**Passage to read:**
Page MenuHomePhabricator

Puppet agent failure detected on instance deployment-shellbox01 in project deployment-prep
Closed, ResolvedPublic

Description

Common information

  • summary: Puppet agent failure detected on instance deployment-shellbox01 in project deployment-prep
  • alertname: PuppetAgentFailure
  • instance: deployment-shellbox01
  • job: node
  • project: deployment-prep
  • severity: warning

Firing alerts


  • summary: Puppet agent failure detected on instance deployment-shellbox01 in project deployment-prep
  • alertname: PuppetAgentFailure
  • instance: deployment-shellbox01
  • job: node
  • project: deployment-prep
  • severity: warning
  • Source

Event Timeline

bd808 subscribed.
bd808@deployment-shellbox01:~$ sudo -i puppet agent -tv
Info: Using environment 'production'
Info: Retrieving pluginfacts
Info: Retrieving plugin
Info: Loading facts
Info: Caching catalog for deployment-shellbox01.deployment-prep.eqiad1.wikimedia.cloud
Info: Applying configuration version '(eaf9c7d5b5) gitpuppet - MediaWiki: Only proxy existing .php files, otherwise return nice 404'
Notice: /Stage[main]/Profile::Docker::Runner/Service::Docker[shellbox]/Systemd::Service[shellbox]/Service[shellbox]/ensure: ensure changed 'stopped' to 'running' (corrective)

**Apply what you read:**
**a.** Repeat the Puppet alert page word for word, starting at "Event Timeline" and ending at "to 'running' (corrective)".
**b.** According to the Puppet alert page, which environment does the puppet agent run report using?
**c.** Pick up the Puppet alert page after its last line and carry it forward.
The lines after this point come from a different source than the Puppet alert page.

**Entries supplied:**

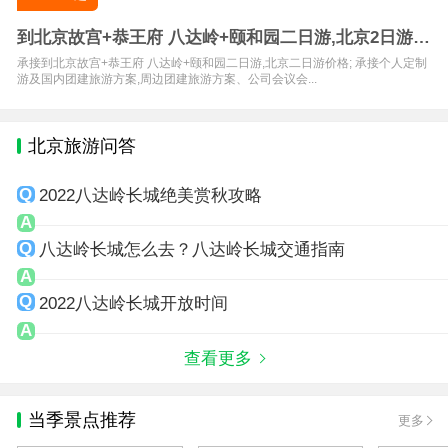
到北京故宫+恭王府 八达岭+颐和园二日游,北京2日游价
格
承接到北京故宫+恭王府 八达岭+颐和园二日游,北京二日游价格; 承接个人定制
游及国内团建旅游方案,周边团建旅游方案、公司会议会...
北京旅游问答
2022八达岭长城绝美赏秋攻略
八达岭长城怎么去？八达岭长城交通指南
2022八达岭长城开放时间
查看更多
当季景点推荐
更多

* * *

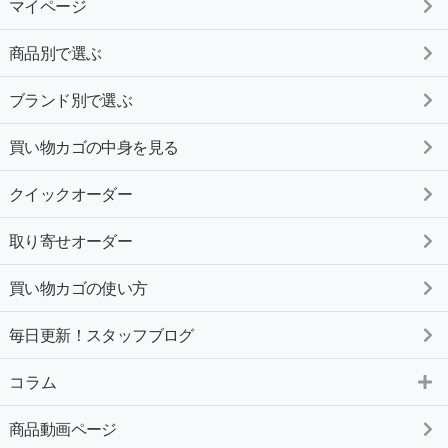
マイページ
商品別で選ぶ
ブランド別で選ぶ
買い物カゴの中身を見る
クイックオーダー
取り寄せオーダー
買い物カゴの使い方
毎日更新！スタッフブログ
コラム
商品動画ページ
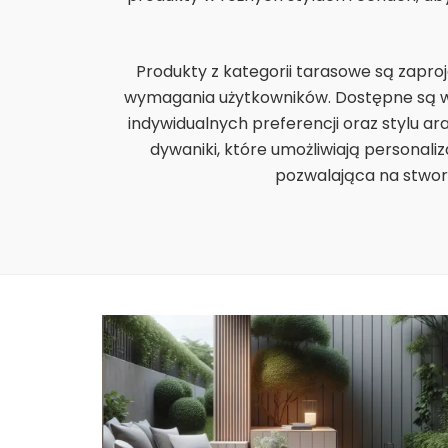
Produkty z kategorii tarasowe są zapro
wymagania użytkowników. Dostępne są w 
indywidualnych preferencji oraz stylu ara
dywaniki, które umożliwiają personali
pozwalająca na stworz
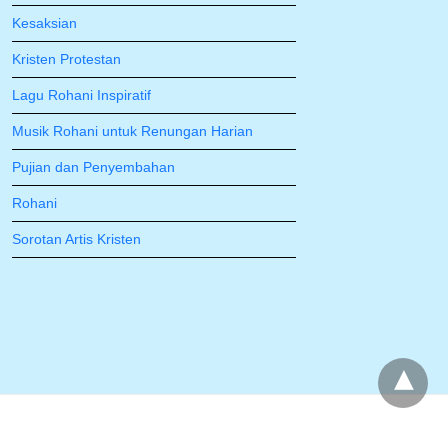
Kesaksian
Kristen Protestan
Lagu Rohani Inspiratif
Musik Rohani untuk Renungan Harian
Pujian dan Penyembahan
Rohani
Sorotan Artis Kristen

**Written responses:**
**a.**
Event Timeline

bd808 subscribed.
bd808@deployment-shellbox01:~$ sudo -i puppet agent -tv
Info: Using environment 'production'
Info: Retrieving pluginfacts
Info: Retrieving plugin
Info: Loading facts
Info: Caching catalog for deployment-shellbox01.deployment-prep.eqiad1.wikimedia.cloud
Info: Applying configuration version '(eaf9c7d5b5) gitpuppet - MediaWiki: Only proxy existing .php files, otherwise return nice 404'
Notice: /Stage[main]/Profile::Docker::Runner/Service::Docker[shellbox]/Systemd::Service[shellbox]/Service[shellbox]/ensure: ensure changed 'stopped' to 'running' (corrective)

**b.** production

**c.**
Info: /Stage[main]/Profile::Docker::Runner/Service::Docker[shellbox]/Systemd::Service[shellbox]/Service[shellbox]: Unscheduling refresh on Service[shellbox]
Notice: Applied catalog in 8.90 seconds
bd808@deployment-shellbox01:~$ echo $?
2
bd808@deployment-shellbox01:~$ bd808@deployment-shellbox01:~$ sudo systemctl status shellbox --no-pager
● shellbox.service - Systemd runner for shellbox
     Loaded: loaded (/lib/systemd/system/shellbox.service; enabled; preset: enabled)
     Active: activating (auto-restart) (Result: exit-code) since Mon 2026-03-09 21:23:59 UTC; 2s ago
    Process: 3326455 ExecStartPre=/usr/bin/docker stop shellbox.service (code=exited, status=1/FAILURE)
    Process: 3326461 ExecStartPre=/usr/bin/docker rm shellbox.service (code=exited, status=1/FAILURE)
    Process: 3326467 ExecStart=/usr/bin/docker run --rm=true --env-file /etc/shellbox/env -p 8081:8081 -v shellbox:/etc/shellbox -v /run/shared:/run/shared -v /srv/shellbox/config/:/srv/app/config -v /srv/shellbox/src:/srv/app/src --name shellbox.service docker-registry.wikimedia.org/wikimedia/mediawiki-libs-shellbox:2024-06-13-133425-video --nodaemonize (code=exited, status=78)
   Main PID: 3326467 (code=exited, status=78)
        CPU: 123ms
bd808@deployment-shellbox01:~$ sudo journalctl -u shellbox --no-pager --since "1 minute ago"
...
Mar 09 21:36:51 deployment-shellbox01 systemd[1]: shellbox.service: Scheduled restart job, restart counter is at 2905376.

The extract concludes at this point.